Luisa guardó esta carta sobre su corazón, y por espacio de algunos minutos oró con silencioso fervor. La piedad resplandecía en cada una de sus facciones, y sus ojos, elevados al cielo, parecían querer penetrar sus bóvedas eternas para encontrar la misericordia. ¡Jamás tan ardientes súplicas de la inocencia han implorado perdón para el arrepentimiento, jamás un alma tan pura ha intercedido por un alma culpable!
Su oración duró los momentos que empleó Elvira en instruir a don Francisco de la lamentable catástrofe de aquel día y de sus tristes antecedentes. Cuando ambos volvieron en busca de Luisa, Elvira estaba llorosa, don Francisco, aterrado. Solamente Luisa llevaba en su frente un rayo de esperanza. Acababa de ofrecer a Dios su vida terrestre y la felicidad que les restituía, en expiación de las faltas de su rival que no existía, y tenía la convicción de que su súplica había sido escuchada.
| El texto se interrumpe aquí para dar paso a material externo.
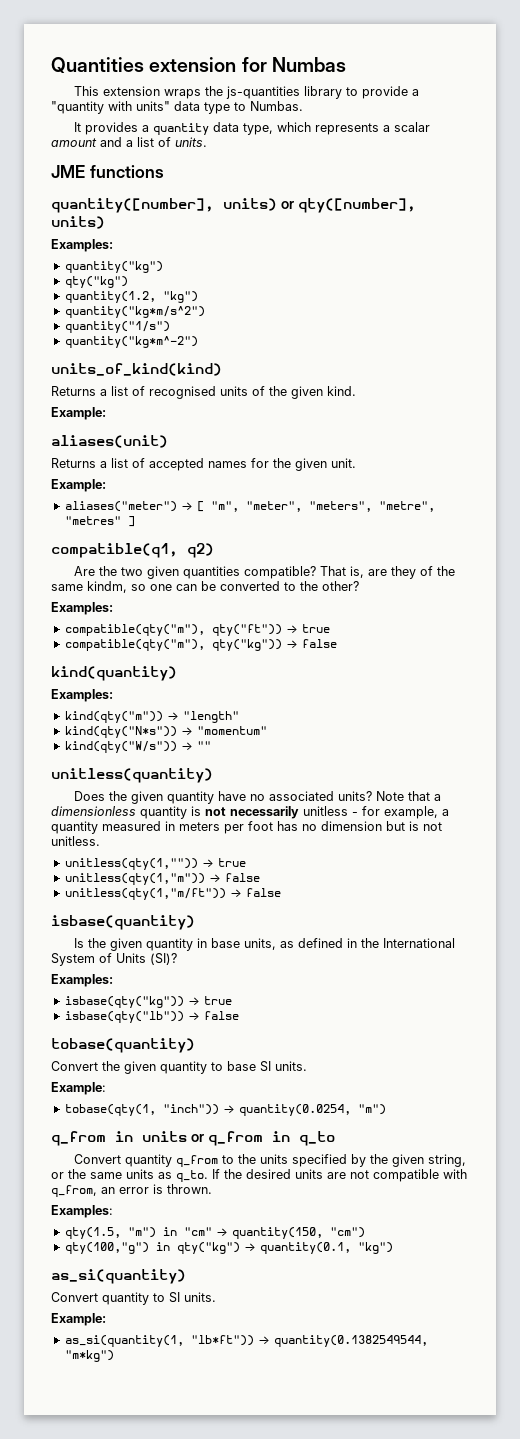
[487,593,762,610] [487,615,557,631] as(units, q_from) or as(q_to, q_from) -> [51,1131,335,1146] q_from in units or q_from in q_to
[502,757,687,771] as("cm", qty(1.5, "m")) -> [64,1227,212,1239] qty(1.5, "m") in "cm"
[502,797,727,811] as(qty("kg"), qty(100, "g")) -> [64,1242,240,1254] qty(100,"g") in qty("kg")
Carlos despertó en brazos de su esposa:
-¡Qué largo ha sido mi sueño! -dijo- ¡Cuánto tiempo hacía que no descansaba tan profundamente ni gozaba de un despertar tan dulce!... ¡Qué hermoso es el día después de una oscura noche!
Y recordando súbitamente que aquel día debía ser el de su partida:
-¡Luisa! -exclamó con una especie de terror- ¿Es ya efectivamente de día?... ¿Es ya, por ventura, la hora de nuestra separación?
-No -le respondió ella-, no, amigo mío. Tu padre y yo hemos determinado acompañarte una jornada. No es ésta la hora de nuestra separación, pero es la de nuestra partida.
Carlos suspiró y se dispuso a marchar si proferir una palabra. Miraba, empero, a su esposa con frecuencia, y algunas lágrimas asomaban de vez en cuando a sus fatigados ojos.
Luisa le ayudaba en sus preparativos, tan silenciosa y no menos conmovida que él, y cuando sonó la hora prefijada para la partida se presentó don Francisco anunciándola.
Elvira les vio partir sin ser vista de Carlos. Una larga y triste mirada fue la única despedida que se hicieron la amiga y la rival de Catalina.